Hubungan mu'amalah dilakukan dengan tujuan untuk memenuhi kebutuhan hidup manusia. Seringkali terjadi bahwa seseorang memiliki kelebihan dari yang lainnya. Oleh karena itu sesama manusia masing-masing memiliki kelebihan dan kekurangan. Maka antara manusia yang satu dengan yang lain, hendaknya saling melengkapi atas kekurangan yang lain dari kelebihan yang dimilikinya. Dalam melakukan kontrak para pihak menentukan hak dan kewajiban masingmasing didasarkan pada asas persamaan dan kesetaraan.[10]
5. Asas Kejujuran dan Kebenaran (Ash Shidiq)
Jika tidak ada kejujuran dalam perjanian atau kontrak, maka dapat merusak legalitas kontrak dan menimbulkan perselisihan diantara para pihak. Dalam QS. al-Ahzab (33): 70 disebutkan yang artinya, "Hai orang --orang yang beriman, bertaqwalah kamu kepada Allah dan katakanlah perkataan yang benar". Suatu perjanjian dapat dikatakan benar apabila memiliki manfaat bagi para pihak yang melakukan perjanjian dan bagi masyarakat dan lingkungannya. Sedangkan perjanjian yang mendatangkan madharat dilarang.
6. Asas Tertulis (Al Kitabah)
Hendaknya ketika melakukan suatu perjanjian dilakukan secara tertulis agar dapat dijadikan sebagai alat bukti apabila di kemudian hari terjadi persengketaan. Dalam QS.alBaqarah (2); 282- 283 dapat dipahami bahwa Allah SWT menganjurkan kepada manusia agar suatu perjanjian dilakukan secara tertulis, dihadiri para saksi dan diberikan tanggung jawab individu yang melakukan perjanjian dan yang menjadi saksi tersebut. Selain itu dianjurkan pula jika suatu perjanjian dilaksanakan tidak secara tunai maka dapat dipegang suatu benda sebagai jaminannya.[11]

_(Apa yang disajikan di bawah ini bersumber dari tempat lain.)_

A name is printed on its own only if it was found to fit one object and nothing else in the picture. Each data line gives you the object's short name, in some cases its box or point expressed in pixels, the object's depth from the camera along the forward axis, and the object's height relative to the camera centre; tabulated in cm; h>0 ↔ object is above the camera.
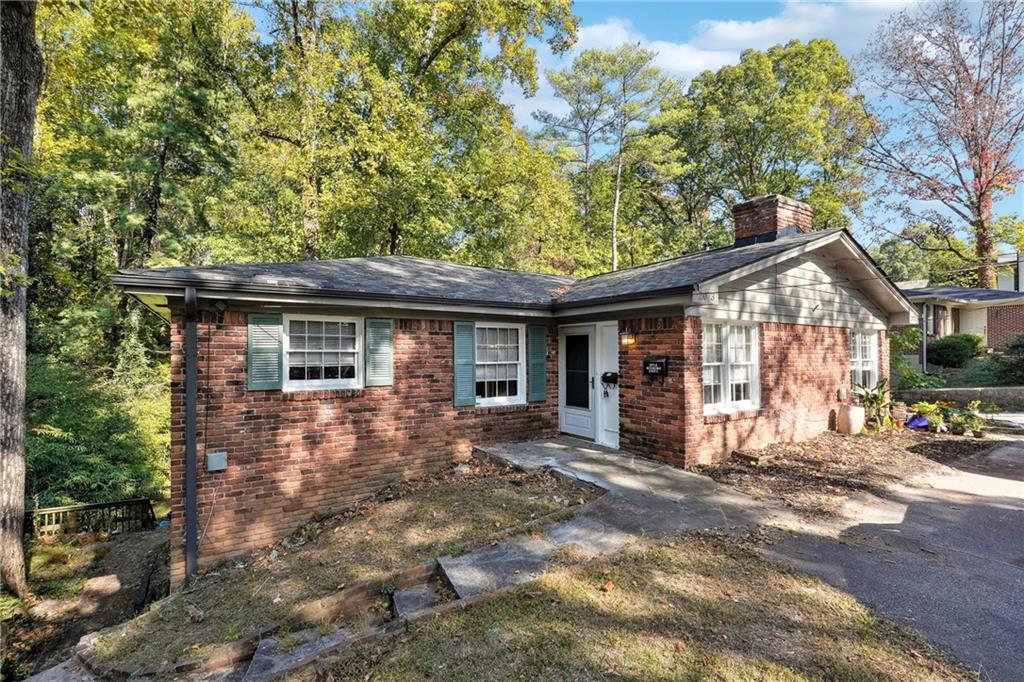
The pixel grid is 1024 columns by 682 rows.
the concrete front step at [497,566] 409 -204
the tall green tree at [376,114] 1505 +812
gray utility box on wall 575 -138
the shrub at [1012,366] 1343 -68
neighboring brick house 1889 +134
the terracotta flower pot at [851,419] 962 -155
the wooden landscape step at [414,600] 401 -223
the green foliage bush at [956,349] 1705 -20
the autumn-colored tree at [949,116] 1997 +1014
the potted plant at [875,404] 1023 -130
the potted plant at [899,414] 1059 -160
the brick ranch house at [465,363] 584 -26
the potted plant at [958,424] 1009 -174
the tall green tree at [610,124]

7. Asas Iktikad baik (Asas Kepercayaan)
Asas ini selaras dengan pasal 1338 ayat (3) KUH Perdata yang berbunyi, "Perjanjian harus dilaksanakan dengan iktikad baik".[12] Asas ini mengandung pengertian bahwa para pihak dalam suatu perjanjian harus melaksanakan substansi kontrak atau prestasi berdasarkan kepercayaan atau keyakinan serta kemauan baik dari para pihak agar tujuan perjanjian dapat tercapai.

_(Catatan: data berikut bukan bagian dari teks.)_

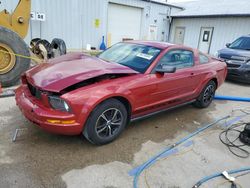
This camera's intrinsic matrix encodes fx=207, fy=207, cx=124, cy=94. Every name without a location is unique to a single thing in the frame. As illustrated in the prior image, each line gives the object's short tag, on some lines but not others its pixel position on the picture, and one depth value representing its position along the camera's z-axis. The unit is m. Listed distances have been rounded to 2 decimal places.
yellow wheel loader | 4.77
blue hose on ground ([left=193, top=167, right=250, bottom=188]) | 2.42
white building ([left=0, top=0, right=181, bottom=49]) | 9.86
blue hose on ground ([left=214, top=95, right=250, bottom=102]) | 5.43
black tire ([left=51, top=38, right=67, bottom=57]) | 6.95
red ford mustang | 2.55
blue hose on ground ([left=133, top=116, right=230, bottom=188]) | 2.47
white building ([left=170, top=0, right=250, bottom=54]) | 12.34
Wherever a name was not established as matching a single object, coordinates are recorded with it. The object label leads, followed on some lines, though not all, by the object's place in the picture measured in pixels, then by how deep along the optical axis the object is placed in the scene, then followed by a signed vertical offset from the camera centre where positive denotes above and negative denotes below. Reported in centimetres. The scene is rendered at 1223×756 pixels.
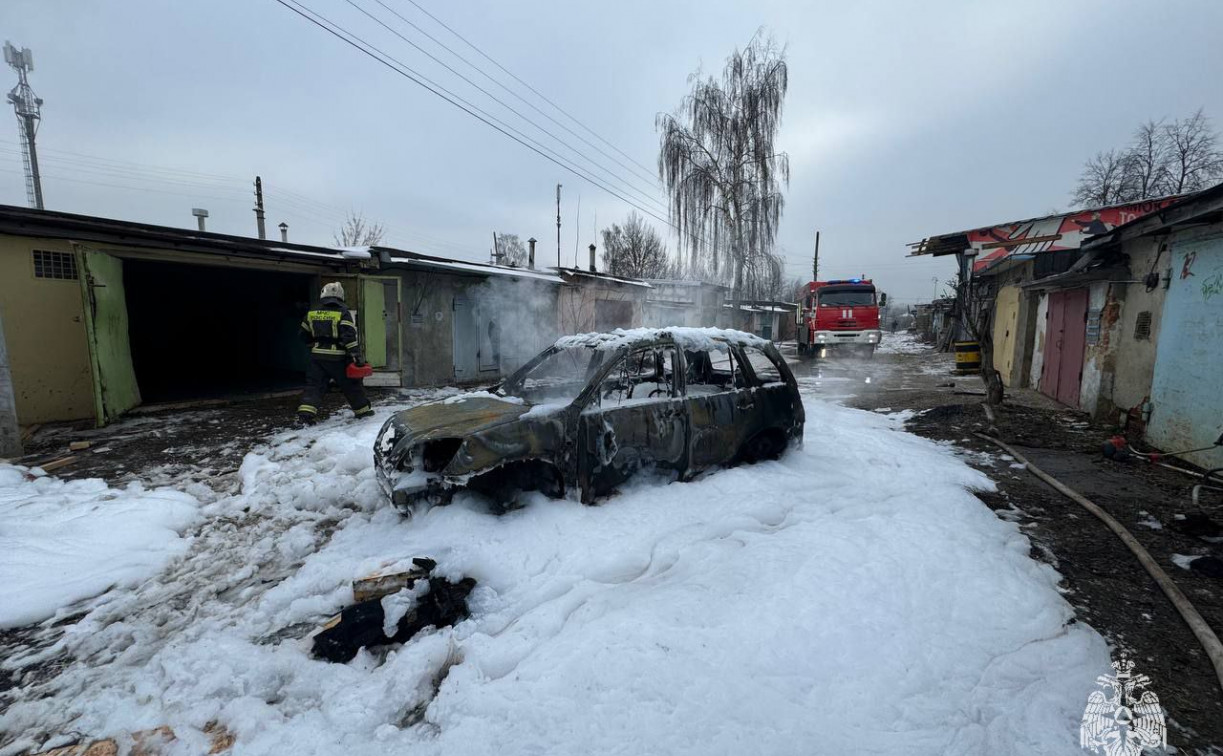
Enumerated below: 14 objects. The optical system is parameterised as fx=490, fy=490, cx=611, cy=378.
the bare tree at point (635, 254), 3634 +577
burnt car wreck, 329 -68
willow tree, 1870 +642
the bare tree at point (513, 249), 4438 +777
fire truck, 1662 +56
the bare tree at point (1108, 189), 2155 +634
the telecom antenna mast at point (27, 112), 2220 +1014
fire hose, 235 -149
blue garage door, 501 -24
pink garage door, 860 -24
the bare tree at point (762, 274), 2019 +241
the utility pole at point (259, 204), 2105 +555
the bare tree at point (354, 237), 3115 +603
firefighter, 625 -22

8. Asas Kemanfaatan dan Kemaslahatan
Asas ini mengandung pengertian bahwa semua bentuk perjanjian yang dilakukan harus mendatangkan kemanfaatan dan kemaslahatan baik bagi para pihak yang mengikatkan diri dalam perjanjian maupun bagi masyarakat sekitar. Dengan maslahat dimaksudkan memenuhi dan melindungi lima kepentingan pokok manusia yaitu melindungi religiusitas, jiwa-raga, akal-pikiran, martabat diri dan keluarga, serta harta kekayaan.[13]
Adapun asas-asas perjanjian yang berakibat hukum dan bersifat khusus adalah:
1. Asas Konsensualisme atau Asas Kerelaan (mabda' arrada'iyyah)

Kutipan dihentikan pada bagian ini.